[Text segment]
5 (a) Carver Ltd was incorporated and began trading in August 2002. It is a close company with no associated

companies. It has always prepared accounts to 31 December and will continue to do so in the future.

It has been decided that Carver Ltd will sell its business as a going concern to Blade Ltd, an unconnected

company, on 31 July 2007. Its premises and goodwill will be sold for £2,135,000 and £290,000 respectively

and its machinery and equipment for £187,000. The premises, which do not constitute an industrial building,

were acquired on 1 August 2002 for £1,808,000 and the goodwill has been generated internally by the

company. The machinery and equipment cost £294,000; no one item will be sold for more than its original cost.

The tax adjusted trading profit of Carver Ltd in 2007, before taking account of both capital allowances and the

sale of the business assets, is expected to be £81,000. The balance on the plant and machinery pool for the

purposes of capital allowances as at 31 December 2006 was £231,500. Machinery costing £38,000 was

purchased on 1 March 2007. Carver Ltd is classified as a small company for the purposes of capital allowances.

On 1 August 2007, the proceeds from the sale of the business will be invested in either an office building or a

portfolio of UK quoted company shares, as follows:

Office building

The office building would be acquired for £3,100,000; the vendor is not registered for value added tax (VAT).

[Exercise set]
A) Answer these questions from the Carver Ltd text:
(i) In what month and year was Carver Ltd incorporated?
(ii) For how much will the goodwill be sold?
(iii) What was the balance on the plant and machinery pool as at 31 December 2006?
B) Reproduce word for word the passage of the Carver Ltd text from "5 (a) Carver" up to and including "in the future.".

[Supplied data]

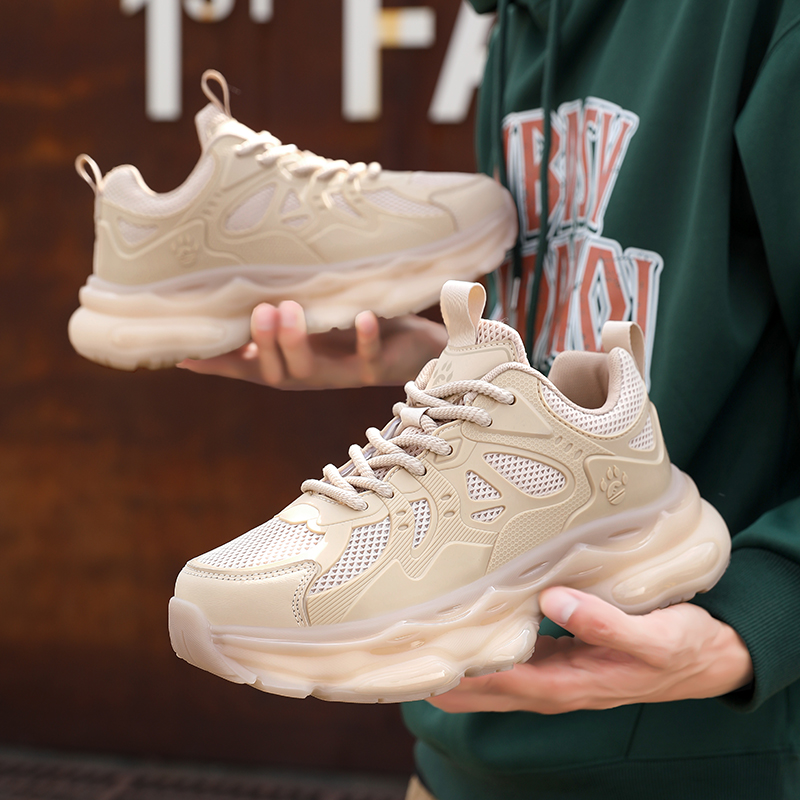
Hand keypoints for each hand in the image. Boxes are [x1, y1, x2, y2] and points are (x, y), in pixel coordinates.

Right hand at [177, 302, 447, 389]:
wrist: (414, 345)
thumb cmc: (353, 327)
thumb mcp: (314, 317)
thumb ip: (280, 313)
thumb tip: (237, 296)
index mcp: (292, 362)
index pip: (248, 367)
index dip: (219, 364)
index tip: (185, 354)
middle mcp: (312, 373)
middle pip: (275, 373)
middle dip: (263, 344)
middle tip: (260, 310)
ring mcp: (342, 374)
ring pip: (310, 371)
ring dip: (297, 342)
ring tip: (289, 308)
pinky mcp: (376, 369)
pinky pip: (367, 358)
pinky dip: (365, 338)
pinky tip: (364, 317)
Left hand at [428, 587, 752, 713]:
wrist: (705, 659)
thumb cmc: (679, 648)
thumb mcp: (651, 637)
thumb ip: (603, 622)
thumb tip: (553, 601)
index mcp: (570, 684)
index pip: (500, 681)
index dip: (460, 674)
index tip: (422, 660)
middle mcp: (555, 684)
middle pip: (486, 687)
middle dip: (446, 677)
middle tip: (400, 655)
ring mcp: (557, 673)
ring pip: (495, 674)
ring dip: (460, 663)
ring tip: (420, 641)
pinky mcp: (563, 657)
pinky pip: (514, 657)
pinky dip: (487, 648)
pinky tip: (471, 627)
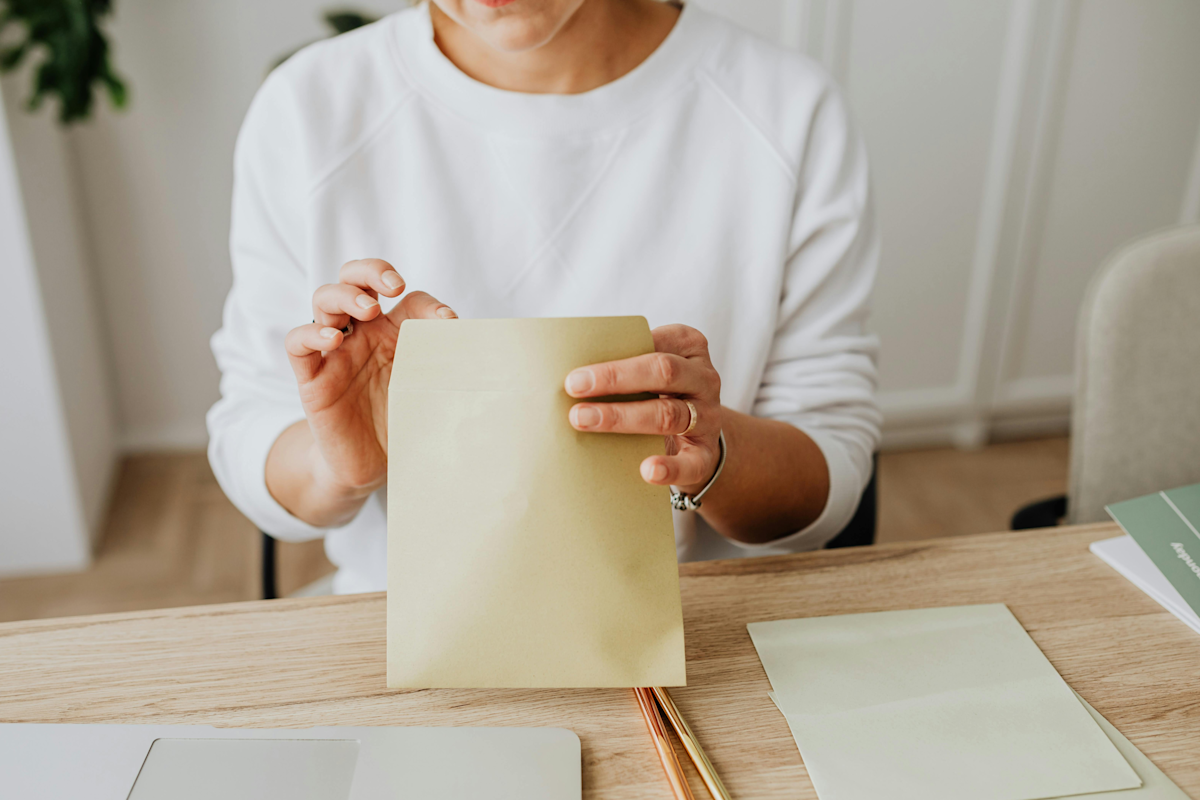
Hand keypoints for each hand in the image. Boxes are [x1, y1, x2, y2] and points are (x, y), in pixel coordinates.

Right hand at [284, 259, 454, 499]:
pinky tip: (332, 340)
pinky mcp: (311, 378)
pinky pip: (297, 343)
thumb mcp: (433, 393)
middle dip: (372, 270)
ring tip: (369, 310)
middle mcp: (363, 335)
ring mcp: (335, 352)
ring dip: (346, 295)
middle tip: (394, 286)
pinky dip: (310, 333)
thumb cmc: (405, 424)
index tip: (448, 323)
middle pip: (355, 279)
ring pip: (324, 300)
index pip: (409, 299)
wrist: (374, 468)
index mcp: (396, 333)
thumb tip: (478, 351)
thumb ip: (450, 370)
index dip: (428, 303)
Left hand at [564, 324, 721, 493]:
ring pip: (668, 415)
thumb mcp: (650, 373)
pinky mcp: (706, 454)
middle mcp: (704, 379)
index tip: (575, 373)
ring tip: (584, 421)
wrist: (696, 441)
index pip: (656, 343)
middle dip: (615, 379)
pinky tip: (647, 469)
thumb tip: (568, 376)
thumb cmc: (659, 396)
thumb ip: (622, 367)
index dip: (616, 358)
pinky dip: (669, 467)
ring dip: (622, 418)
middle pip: (663, 372)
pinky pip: (691, 462)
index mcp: (688, 347)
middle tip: (574, 387)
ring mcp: (708, 417)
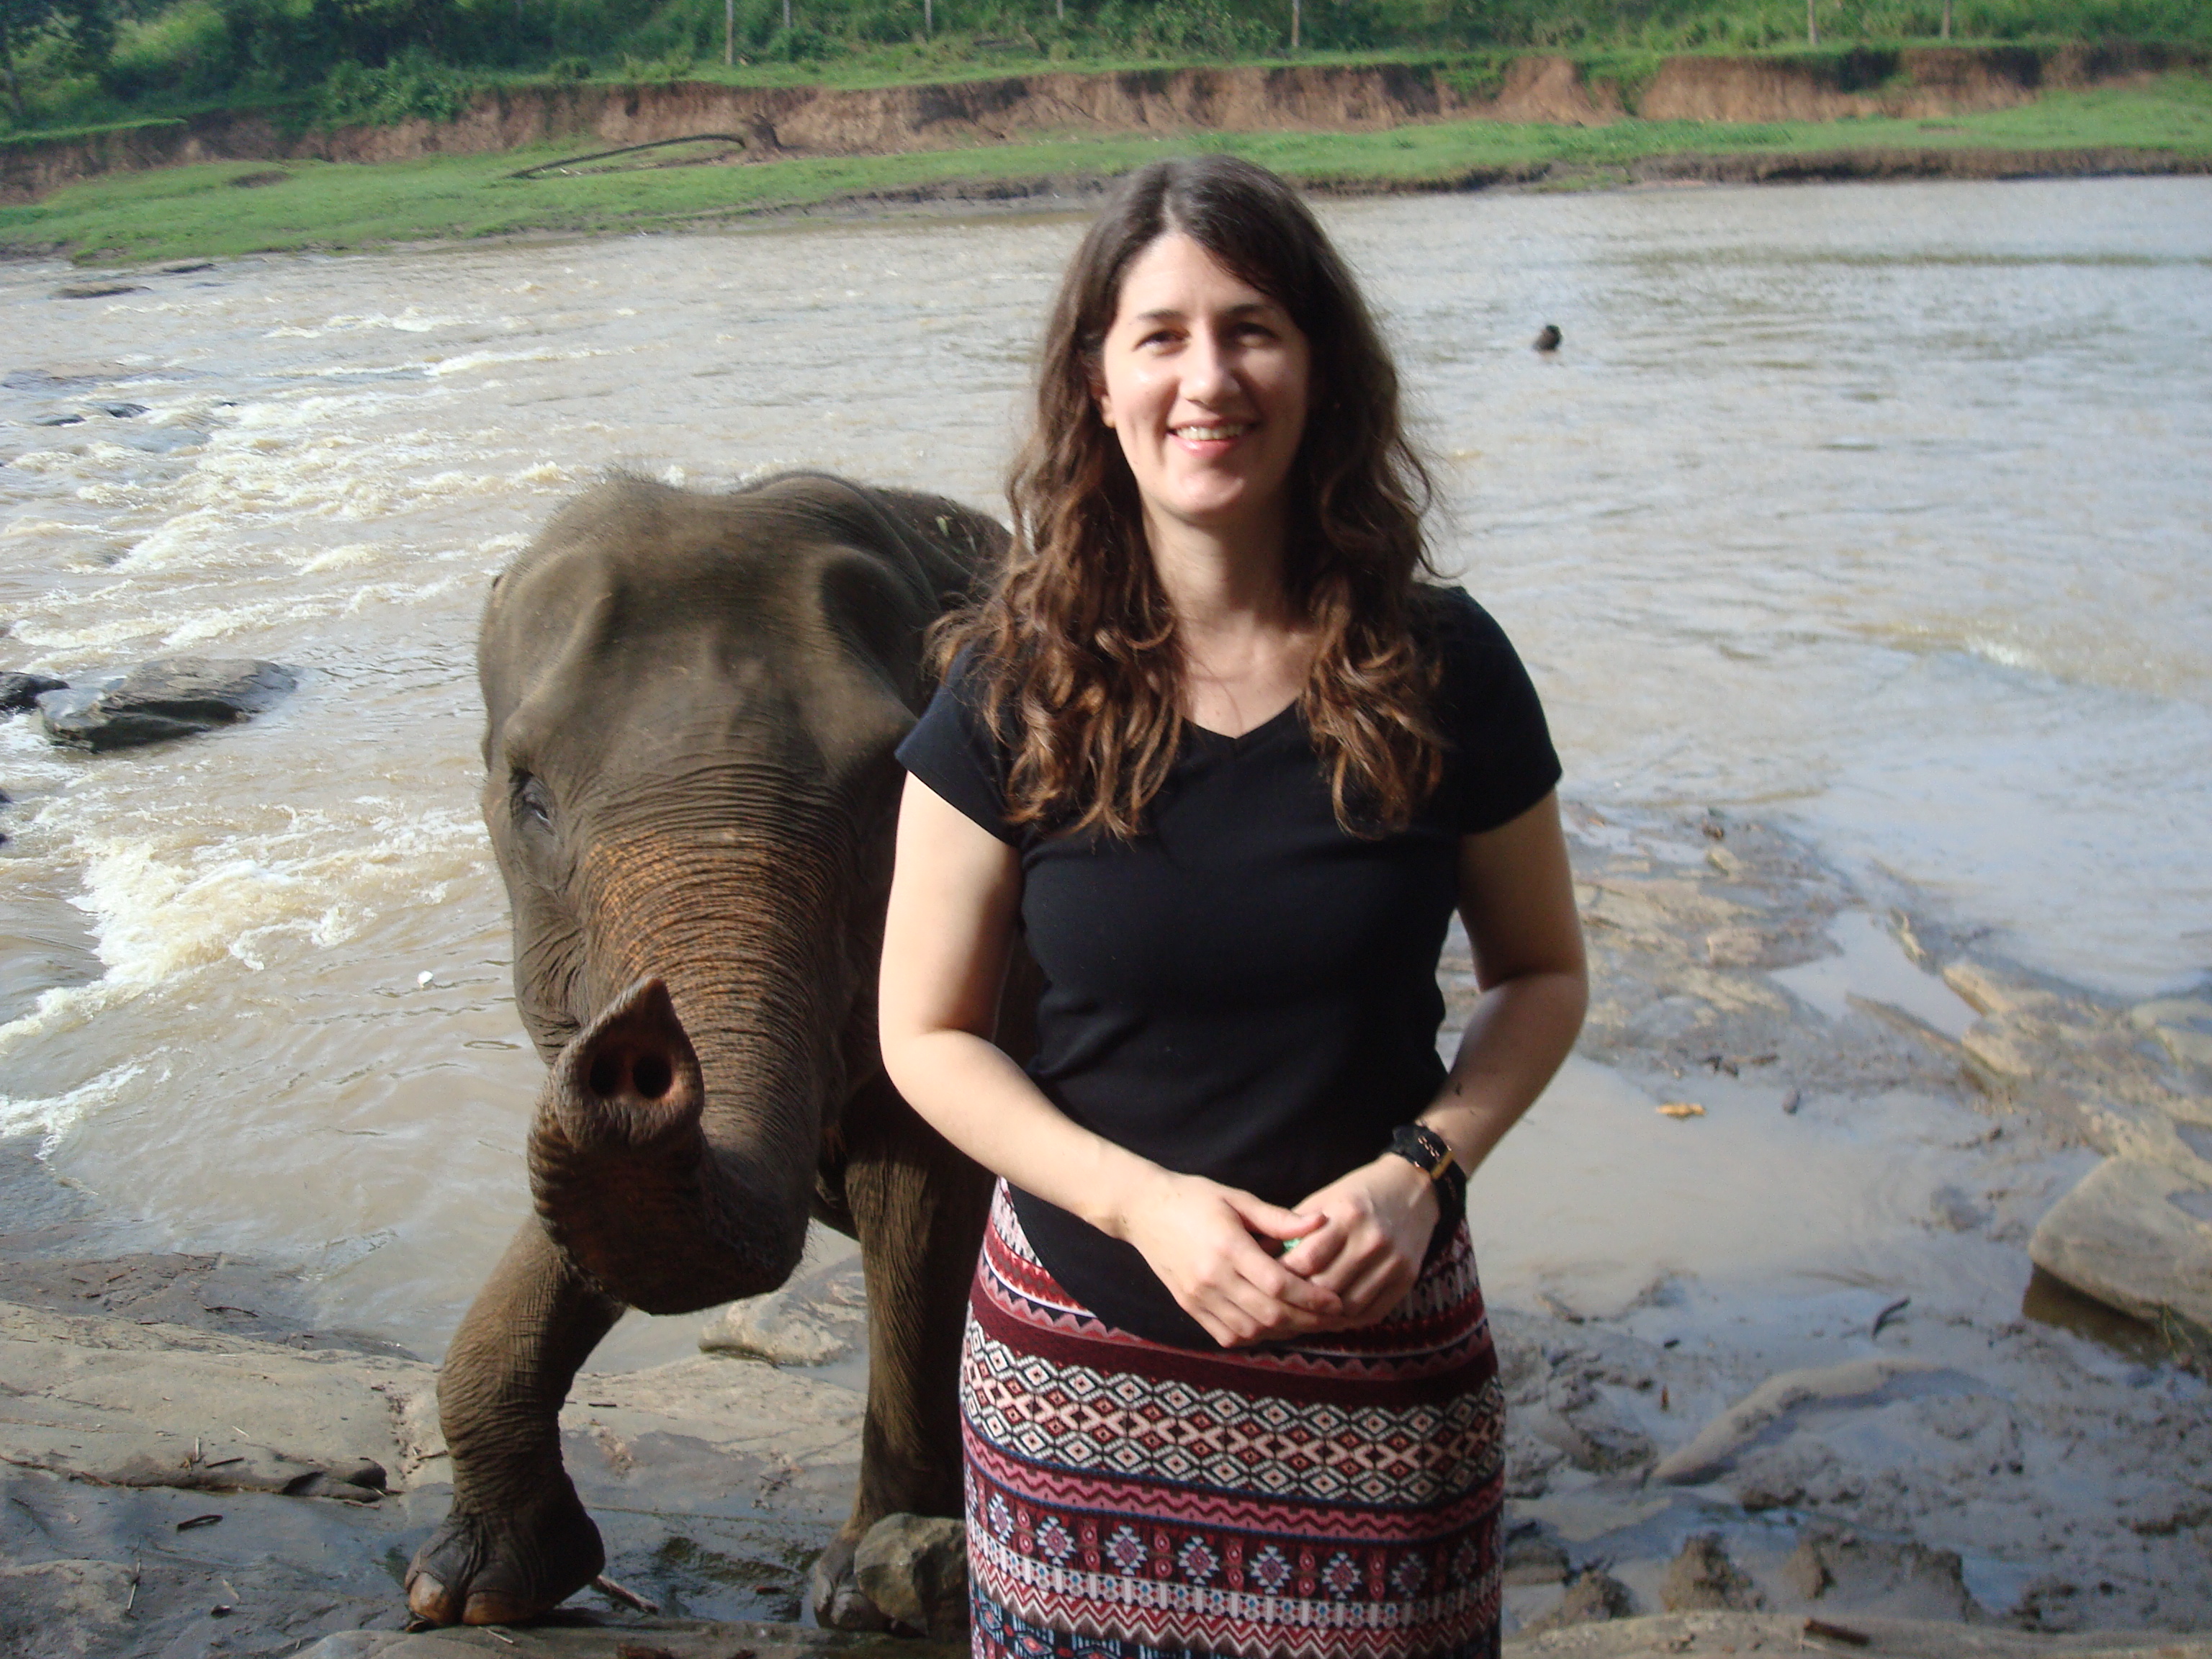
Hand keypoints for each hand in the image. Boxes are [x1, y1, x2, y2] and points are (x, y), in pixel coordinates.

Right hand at [1116, 1171, 1343, 1347]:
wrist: (1142, 1210)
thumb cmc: (1194, 1198)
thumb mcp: (1238, 1199)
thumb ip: (1279, 1217)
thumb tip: (1321, 1222)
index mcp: (1228, 1246)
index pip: (1279, 1284)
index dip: (1313, 1298)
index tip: (1336, 1301)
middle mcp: (1212, 1277)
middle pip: (1269, 1314)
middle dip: (1306, 1320)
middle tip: (1331, 1318)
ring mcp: (1198, 1296)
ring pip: (1250, 1330)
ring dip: (1282, 1331)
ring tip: (1306, 1321)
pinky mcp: (1188, 1306)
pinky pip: (1226, 1335)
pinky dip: (1253, 1336)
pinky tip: (1271, 1324)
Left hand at [1278, 1156, 1437, 1330]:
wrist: (1414, 1188)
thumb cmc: (1359, 1193)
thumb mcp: (1324, 1198)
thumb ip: (1293, 1228)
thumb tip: (1259, 1254)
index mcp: (1347, 1215)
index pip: (1307, 1260)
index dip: (1283, 1276)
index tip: (1267, 1281)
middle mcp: (1372, 1240)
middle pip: (1326, 1288)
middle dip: (1299, 1299)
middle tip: (1280, 1305)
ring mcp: (1393, 1262)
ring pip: (1348, 1307)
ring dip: (1322, 1316)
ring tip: (1301, 1315)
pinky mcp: (1407, 1278)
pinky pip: (1372, 1312)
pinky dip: (1348, 1320)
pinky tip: (1331, 1316)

[Solution list]
A)
(i) August 2002
(ii) £290,000
(iii) £231,500

B)
5 (a) Carver Ltd was incorporated and began trading in August 2002. It is a close company with no associated

companies. It has always prepared accounts to 31 December and will continue to do so in the future.